# Bringen mir die Java-Basics irgendetwas für die Android-Programmierung



## TDO (30. Jul 2019)

Hallo Leute,

ich programmiere jetzt schon seit längerer Zeit mit Java und habe bereits meine ersten 2D-Spiele in Eclipse entwickelt. Jetzt habe ich mich aber dazu entschlossen, dass ich Handy-Apps programmieren möchte, ich habe aber bisher nur einmal Android-Studio ausprobiert um diese Idee umzusetzen. Dabei haben mir meine Programmiererfahrungen aber nichts gebracht und allgemein ist das Studio ganz anders als das Programmieren in Eclipse. Bringen mir die ganzen Java Basics für die Entwicklung von Apps irgendetwas, oder muss ich dafür irgendwelche anderen Sachen lernen? Da ich mir das Programmieren mithilfe von online-Tutorials beibringe fehlt mir ein Ansprechpartner, der mir konkret sagen kann wie ich am besten weitermachen soll.
Danke schon im Voraus! Eurer TDO    !


----------



## httpdigest (30. Jul 2019)

Android programmierst du ja nach wie vor in Java. Da ändert sich nichts. Es kommt jetzt nur darauf an, was du unter "Basics" verstehst. Wenn du damit meinst, "Was ist eine if-Anweisung?" oder "Wie funktionieren for-Schleifen?", dann ist das natürlich unter Android genauso wie unter einem Desktop JRE. Ist ja einfach nur Java, die Sprache.
Wenn du unter Basics aber die Laufzeitumgebung mit ihren unterschiedlichen Bibliotheken und APIs verstehst, dann ist Android zumindest was die GUI-Elemente und Activities und Device Services angeht, anders. Es gibt aber auch hier wie in einem Desktop JRE die Collections API und die meisten aus einer Desktop JRE bekannten Klassen.
Natürlich ist unter Android das "Programmiermodell" komplett anders verglichen etwa mit einer Swing Desktopanwendung.


----------



## mrBrown (30. Jul 2019)

Lass mich die Frage anders formulieren: Bringt dir das beherrschen der deutschen Sprache (~Java) etwas, wenn du Krimis (Android) statt Fantasy (~Swing) schreiben willst? 

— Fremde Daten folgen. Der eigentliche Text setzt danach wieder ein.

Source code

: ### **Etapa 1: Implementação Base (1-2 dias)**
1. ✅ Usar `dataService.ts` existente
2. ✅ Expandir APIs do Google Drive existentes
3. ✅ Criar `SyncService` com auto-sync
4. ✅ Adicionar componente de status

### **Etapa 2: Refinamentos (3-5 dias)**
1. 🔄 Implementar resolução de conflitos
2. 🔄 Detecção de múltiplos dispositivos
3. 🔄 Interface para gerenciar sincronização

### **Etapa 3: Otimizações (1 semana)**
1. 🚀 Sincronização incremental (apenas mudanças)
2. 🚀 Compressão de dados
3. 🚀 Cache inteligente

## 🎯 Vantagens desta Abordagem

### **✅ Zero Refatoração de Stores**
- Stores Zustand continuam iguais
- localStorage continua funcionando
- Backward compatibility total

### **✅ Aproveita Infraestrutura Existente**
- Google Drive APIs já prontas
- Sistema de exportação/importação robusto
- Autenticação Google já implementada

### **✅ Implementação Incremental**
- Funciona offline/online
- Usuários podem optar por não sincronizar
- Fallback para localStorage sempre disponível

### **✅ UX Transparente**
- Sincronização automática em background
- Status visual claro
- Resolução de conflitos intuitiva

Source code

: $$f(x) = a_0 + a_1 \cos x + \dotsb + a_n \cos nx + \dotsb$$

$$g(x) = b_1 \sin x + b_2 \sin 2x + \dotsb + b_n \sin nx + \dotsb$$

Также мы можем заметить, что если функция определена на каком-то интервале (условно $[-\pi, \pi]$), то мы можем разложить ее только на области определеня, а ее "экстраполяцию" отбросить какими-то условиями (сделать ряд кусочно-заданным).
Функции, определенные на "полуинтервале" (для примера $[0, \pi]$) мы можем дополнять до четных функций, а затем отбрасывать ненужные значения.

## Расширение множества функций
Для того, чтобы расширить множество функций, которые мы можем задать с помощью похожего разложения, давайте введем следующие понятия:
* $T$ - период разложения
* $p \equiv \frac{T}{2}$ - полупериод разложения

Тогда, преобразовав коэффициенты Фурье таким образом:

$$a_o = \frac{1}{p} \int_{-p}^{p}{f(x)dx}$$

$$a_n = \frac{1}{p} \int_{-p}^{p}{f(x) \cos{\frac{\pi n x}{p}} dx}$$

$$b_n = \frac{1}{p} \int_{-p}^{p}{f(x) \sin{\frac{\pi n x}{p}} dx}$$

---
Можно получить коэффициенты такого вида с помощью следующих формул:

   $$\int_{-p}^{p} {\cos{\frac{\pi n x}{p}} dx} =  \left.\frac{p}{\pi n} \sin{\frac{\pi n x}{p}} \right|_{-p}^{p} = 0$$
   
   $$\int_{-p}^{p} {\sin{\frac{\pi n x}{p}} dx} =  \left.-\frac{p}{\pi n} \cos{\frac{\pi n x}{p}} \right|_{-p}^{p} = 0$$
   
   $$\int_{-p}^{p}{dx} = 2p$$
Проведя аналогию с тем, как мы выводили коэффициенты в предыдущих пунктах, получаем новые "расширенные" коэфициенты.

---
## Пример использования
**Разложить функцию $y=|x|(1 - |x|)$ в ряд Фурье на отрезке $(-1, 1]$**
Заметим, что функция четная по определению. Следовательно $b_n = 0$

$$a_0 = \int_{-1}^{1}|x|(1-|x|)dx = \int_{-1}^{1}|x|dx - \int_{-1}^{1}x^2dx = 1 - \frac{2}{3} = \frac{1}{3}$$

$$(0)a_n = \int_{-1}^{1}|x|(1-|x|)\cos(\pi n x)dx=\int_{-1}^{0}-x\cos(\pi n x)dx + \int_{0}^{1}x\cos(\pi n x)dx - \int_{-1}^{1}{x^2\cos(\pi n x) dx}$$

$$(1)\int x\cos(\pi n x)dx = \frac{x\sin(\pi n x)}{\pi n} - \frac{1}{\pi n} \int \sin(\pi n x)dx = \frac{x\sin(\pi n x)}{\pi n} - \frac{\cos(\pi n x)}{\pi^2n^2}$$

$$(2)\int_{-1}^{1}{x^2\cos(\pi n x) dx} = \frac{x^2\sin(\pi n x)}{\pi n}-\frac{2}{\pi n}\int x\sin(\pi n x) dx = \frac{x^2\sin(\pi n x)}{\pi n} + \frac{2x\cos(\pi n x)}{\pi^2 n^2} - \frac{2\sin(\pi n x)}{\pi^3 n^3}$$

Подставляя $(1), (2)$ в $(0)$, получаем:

Die ganzen Grundlagen (bis auf z.B. die UI) sind mit Android nicht anders, als mit "normalem" Java. Egal wie klein die Android-App war, Java-Grundlagen baucht man da in jedem Fall.
Sowohl Eclipse als auch Android-Studio haben damit nur am Rande zu tun (so viel wie OpenOffice vs. Word beim Romane schreiben), _theoretisch_ kann man auch mit Eclipse für Android programmieren.


----------



## M.L. (30. Jul 2019)

> ist das Studio ganz anders als das Programmieren in Eclipse.


 Das liegt mehr an den gesetzten Prioritäten: Eclipse für reg. Java (Enterprise) Anwendungen oder Webprogramierung, AS für mobile Applikationen (inkl. deren Nutzersituationen: gedrehter Bildschirm, Displaygrösse,...). Zum Ansehen: https://www.vogella.com/tutorials/android.html


----------



## TDO (30. Jul 2019)

Das bedeutet für mich also, dass ich einige neue Sachen noch dazu lernen muss. Ich habe mir nämlich schon einiges in den letzten Tagen zur Android Programmierung angeguckt, aber wirklich dahinter bin ich noch nicht gekommen. Ich finde es sehr schade, dass ich mein fertiges Spiel jetzt nochmal umschreiben muss, aber anscheinend führt ja kein weg daran vorbei...
Trotzdem Danke für die Antworten und Erklärungen!!!


----------